Cette augmentation des prix survient peu après le début du conflit au Moyen-Orient. À l'heure actuelle, le prix du litre d'essence s'établit à environ 3,39 dirhams (0,92 dollar) tandis que le gazole coûte 4,69 dirhams (1,28 dollar). Ces tarifs, bien qu'élevés, restent encore inférieurs à ceux observés en Europe, selon les derniers rapports de Sud Ouest.
Les tensions géopolitiques, notamment celles causées par les actions militaires de l'Iran, qui a intensifié ses attaques contre les pétromonarchies du Golfe, aggravent la situation. Ce climat d'instabilité pourrait influencer les marchés pétroliers, comme le démontre la chute récente du prix du baril de pétrole, qui est passé sous la barre des 100 dollars en raison d'espoirs de désescalade des tensions militaires.

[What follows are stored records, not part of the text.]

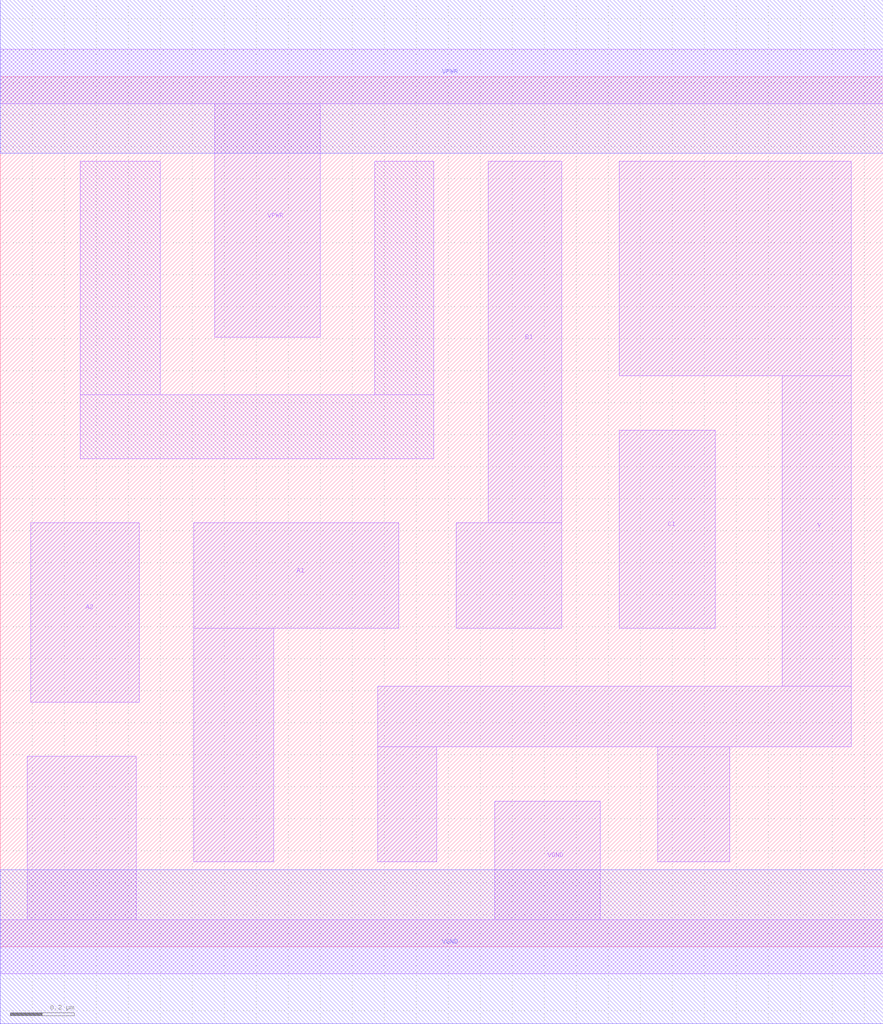
<source format=lef>
# Copyright 2020 The SkyWater PDK Authors
#
# Licensed under the Apache License, Version 2.0 (the "License");
# you may not use this file except in compliance with the License.
# You may obtain a copy of the License at
#
#     https://www.apache.org/licenses/LICENSE-2.0
#
# Unless required by applicable law or agreed to in writing, software
# distributed under the License is distributed on an "AS IS" BASIS,
# WITHOUT WARRANTIES OR CONDITIONS OF ANY KIND, either express or implied.
# See the License for the specific language governing permissions and
# limitations under the License.
#
# SPDX-License-Identifier: Apache-2.0

VERSION 5.5 ;
NAMESCASESENSITIVE ON ;
BUSBITCHARS "[]" ;
DIVIDERCHAR "/" ;
MACRO sky130_fd_sc_hd__a211oi_1
  CLASS CORE ;
  SOURCE USER ;
  ORIGIN  0.000000  0.000000 ;
  SIZE  2.760000 BY  2.720000 ;
  SYMMETRY X Y R90 ;
  SITE unithd ;
  PIN A1
    ANTENNAGATEAREA  0.247500 ;
    DIRECTION INPUT ;
    USE SIGNAL ;
    PORT
      LAYER li1 ;
        RECT 0.605000 0.265000 0.855000 0.995000 ;
        RECT 0.605000 0.995000 1.245000 1.325000 ;
    END
  END A1
  PIN A2
    ANTENNAGATEAREA  0.247500 ;
    DIRECTION INPUT ;
    USE SIGNAL ;
    PORT
      LAYER li1 ;
        RECT 0.095000 0.765000 0.435000 1.325000 ;
    END
  END A2
  PIN B1
    ANTENNAGATEAREA  0.247500 ;
    DIRECTION INPUT ;
    USE SIGNAL ;
    PORT
      LAYER li1 ;
        RECT 1.425000 0.995000 1.755000 1.325000 ;
        RECT 1.525000 1.325000 1.755000 2.455000 ;
    END
  END B1
  PIN C1
    ANTENNAGATEAREA  0.247500 ;
    DIRECTION INPUT ;
    USE SIGNAL ;
    PORT
      LAYER li1 ;
        RECT 1.935000 0.995000 2.235000 1.615000 ;
    END
  END C1
  PIN Y
    ANTENNADIFFAREA  0.619250 ;
    DIRECTION OUTPUT ;
    USE SIGNAL ;
    PORT
      LAYER li1 ;
        RECT 1.180000 0.265000 1.365000 0.625000 ;
        RECT 1.180000 0.625000 2.660000 0.815000 ;
        RECT 1.935000 1.785000 2.660000 2.455000 ;
        RECT 2.055000 0.265000 2.280000 0.625000 ;
        RECT 2.445000 0.815000 2.660000 1.785000 ;
    END
  END Y
  PIN VGND
    DIRECTION INOUT ;
    SHAPE ABUTMENT ;
    USE GROUND ;
    PORT
      LAYER li1 ;
        RECT 0.000000 -0.085000 2.760000 0.085000 ;
        RECT 0.085000  0.085000 0.425000 0.595000 ;
        RECT 1.545000  0.085000 1.875000 0.455000 ;
    END
    PORT
      LAYER met1 ;
        RECT 0.000000 -0.240000 2.760000 0.240000 ;
    END
  END VGND
  PIN VPWR
    DIRECTION INOUT ;
    SHAPE ABUTMENT ;
    USE POWER ;
    PORT
      LAYER li1 ;
        RECT 0.000000 2.635000 2.760000 2.805000 ;
        RECT 0.670000 1.905000 1.000000 2.635000 ;
    END
    PORT
      LAYER met1 ;
        RECT 0.000000 2.480000 2.760000 2.960000 ;
    END
  END VPWR
  OBS
    LAYER li1 ;
      RECT 0.250000 1.525000 1.355000 1.725000 ;
      RECT 0.250000 1.725000 0.500000 2.455000 ;
      RECT 1.170000 1.725000 1.355000 2.455000 ;
  END
END sky130_fd_sc_hd__a211oi_1
END LIBRARY

</source>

La hausse des prix ne se limite pas aux Émirats. D'autres pays de la région, comme le Koweït, ont enregistré une augmentation de 12,5 % pour l'essence haut de gamme, et le Qatar un bond de 7,9 % pour l'essence ordinaire, créant une pression supplémentaire sur les consommateurs. Avec la hausse des coûts, de nombreux automobilistes se tournent vers le bioéthanol comme alternative plus économique, une tendance qui pourrait redéfinir le paysage énergétique local.
En France, la crise n'est pas moins aiguë. Le prix du litre de gazole a également atteint un point culminant, s'élevant à 2,1888 euros, un record depuis 1985, rendant cette situation encore plus préoccupante pour les automobilistes européens.